- **INFORMATION SUPPLIED**:
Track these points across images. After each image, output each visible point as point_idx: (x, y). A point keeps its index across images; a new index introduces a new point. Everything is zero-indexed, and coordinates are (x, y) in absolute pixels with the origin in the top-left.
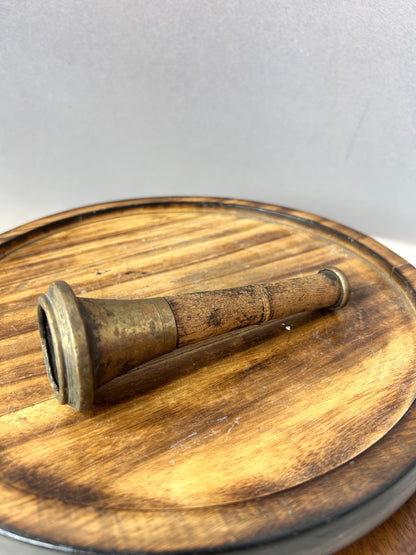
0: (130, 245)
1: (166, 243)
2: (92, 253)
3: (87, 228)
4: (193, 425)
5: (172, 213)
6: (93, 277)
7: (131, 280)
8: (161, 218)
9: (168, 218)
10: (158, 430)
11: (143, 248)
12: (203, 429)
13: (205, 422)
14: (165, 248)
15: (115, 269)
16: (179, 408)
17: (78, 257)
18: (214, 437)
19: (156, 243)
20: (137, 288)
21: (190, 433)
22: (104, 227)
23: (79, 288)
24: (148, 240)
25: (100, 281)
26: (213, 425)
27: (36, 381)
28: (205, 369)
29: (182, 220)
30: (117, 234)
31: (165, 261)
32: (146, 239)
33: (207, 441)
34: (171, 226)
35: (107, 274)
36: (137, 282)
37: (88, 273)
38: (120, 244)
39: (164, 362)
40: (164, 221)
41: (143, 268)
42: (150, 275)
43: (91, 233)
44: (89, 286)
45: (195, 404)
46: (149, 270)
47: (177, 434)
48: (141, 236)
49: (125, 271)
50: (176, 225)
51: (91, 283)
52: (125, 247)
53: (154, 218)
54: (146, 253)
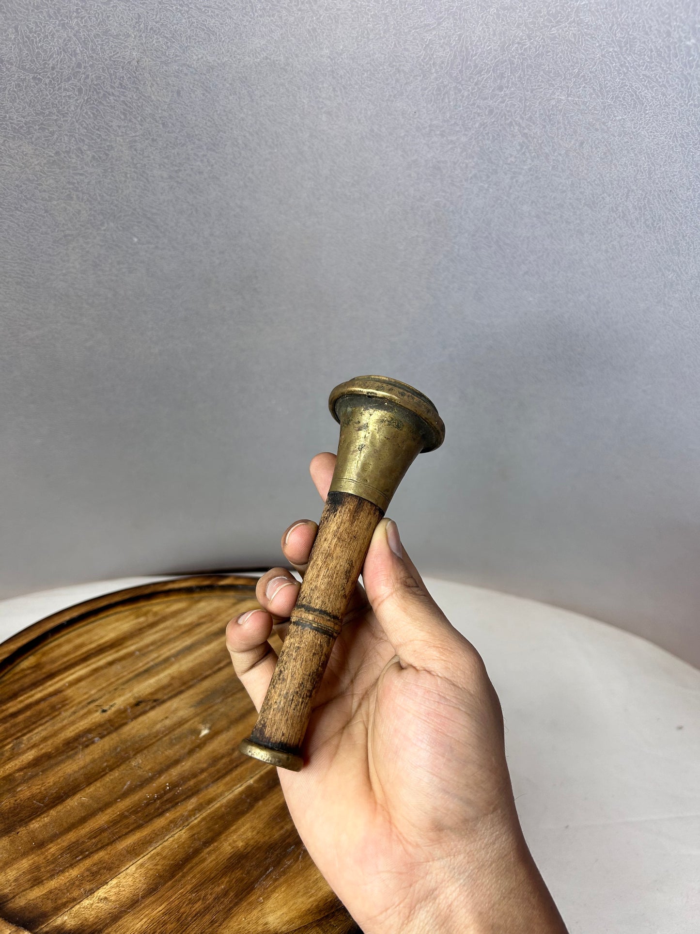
0: (124, 663)
1: (166, 652)
2: (83, 684)
3: (59, 646)
4: (268, 861)
5: (158, 607)
6: (97, 717)
7: (144, 713)
8: (145, 614)
9: (156, 614)
10: (238, 874)
11: (141, 665)
12: (277, 863)
13: (277, 855)
14: (166, 662)
15: (121, 701)
16: (249, 849)
17: (69, 692)
18: (289, 867)
19: (154, 655)
20: (155, 723)
21: (267, 869)
22: (78, 641)
23: (90, 736)
24: (143, 652)
25: (110, 721)
26: (285, 856)
27: (96, 857)
28: (261, 803)
29: (175, 614)
30: (101, 650)
31: (173, 678)
32: (140, 650)
33: (284, 873)
34: (162, 626)
35: (113, 709)
36: (152, 715)
37: (89, 713)
38: (111, 664)
39: (218, 805)
40: (151, 619)
41: (152, 694)
42: (164, 702)
43: (67, 654)
44: (100, 730)
45: (262, 841)
46: (159, 696)
47: (256, 873)
48: (131, 647)
49: (132, 701)
50: (168, 623)
51: (100, 725)
52: (117, 667)
53: (138, 617)
54: (148, 672)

- **GOAL OF THE EXERCISE**: Copy every one of the lines above word for word, leaving out the pictures.

- **SOLUTION TO THIS EXERCISE**:
Track these points across images. After each image, output each visible point as point_idx: (x, y). A point keeps its index across images; a new index introduces a new point. Everything is zero-indexed, and coordinates are (x, y) in absolute pixels with the origin in the top-left.
0: (130, 245)
1: (166, 243)
2: (92, 253)
3: (87, 228)
4: (193, 425)
5: (172, 213)
6: (93, 277)
7: (131, 280)
8: (161, 218)
9: (168, 218)
10: (158, 430)
11: (143, 248)
12: (203, 429)
13: (205, 422)
14: (165, 248)
15: (115, 269)
16: (179, 408)
17: (78, 257)
18: (214, 437)
19: (156, 243)
20: (137, 288)
21: (190, 433)
22: (104, 227)
23: (79, 288)
24: (148, 240)
25: (100, 281)
26: (213, 425)
27: (36, 381)
28: (205, 369)
29: (182, 220)
30: (117, 234)
31: (165, 261)
32: (146, 239)
33: (207, 441)
34: (171, 226)
35: (107, 274)
36: (137, 282)
37: (88, 273)
38: (120, 244)
39: (164, 362)
40: (164, 221)
41: (143, 268)
42: (150, 275)
43: (91, 233)
44: (89, 286)
45: (195, 404)
46: (149, 270)
47: (177, 434)
48: (141, 236)
49: (125, 271)
50: (176, 225)
51: (91, 283)
52: (125, 247)
53: (154, 218)
54: (146, 253)
0: (124, 663)
1: (166, 652)
2: (83, 684)
3: (59, 646)
4: (268, 861)
5: (158, 607)
6: (97, 717)
7: (144, 713)
8: (145, 614)
9: (156, 614)
10: (238, 874)
11: (141, 665)
12: (277, 863)
13: (277, 855)
14: (166, 662)
15: (121, 701)
16: (249, 849)
17: (69, 692)
18: (289, 867)
19: (154, 655)
20: (155, 723)
21: (267, 869)
22: (78, 641)
23: (90, 736)
24: (143, 652)
25: (110, 721)
26: (285, 856)
27: (96, 857)
28: (261, 803)
29: (175, 614)
30: (101, 650)
31: (173, 678)
32: (140, 650)
33: (284, 873)
34: (162, 626)
35: (113, 709)
36: (152, 715)
37: (89, 713)
38: (111, 664)
39: (218, 805)
40: (151, 619)
41: (152, 694)
42: (164, 702)
43: (67, 654)
44: (100, 730)
45: (262, 841)
46: (159, 696)
47: (256, 873)
48: (131, 647)
49: (132, 701)
50: (168, 623)
51: (100, 725)
52: (117, 667)
53: (138, 617)
54: (148, 672)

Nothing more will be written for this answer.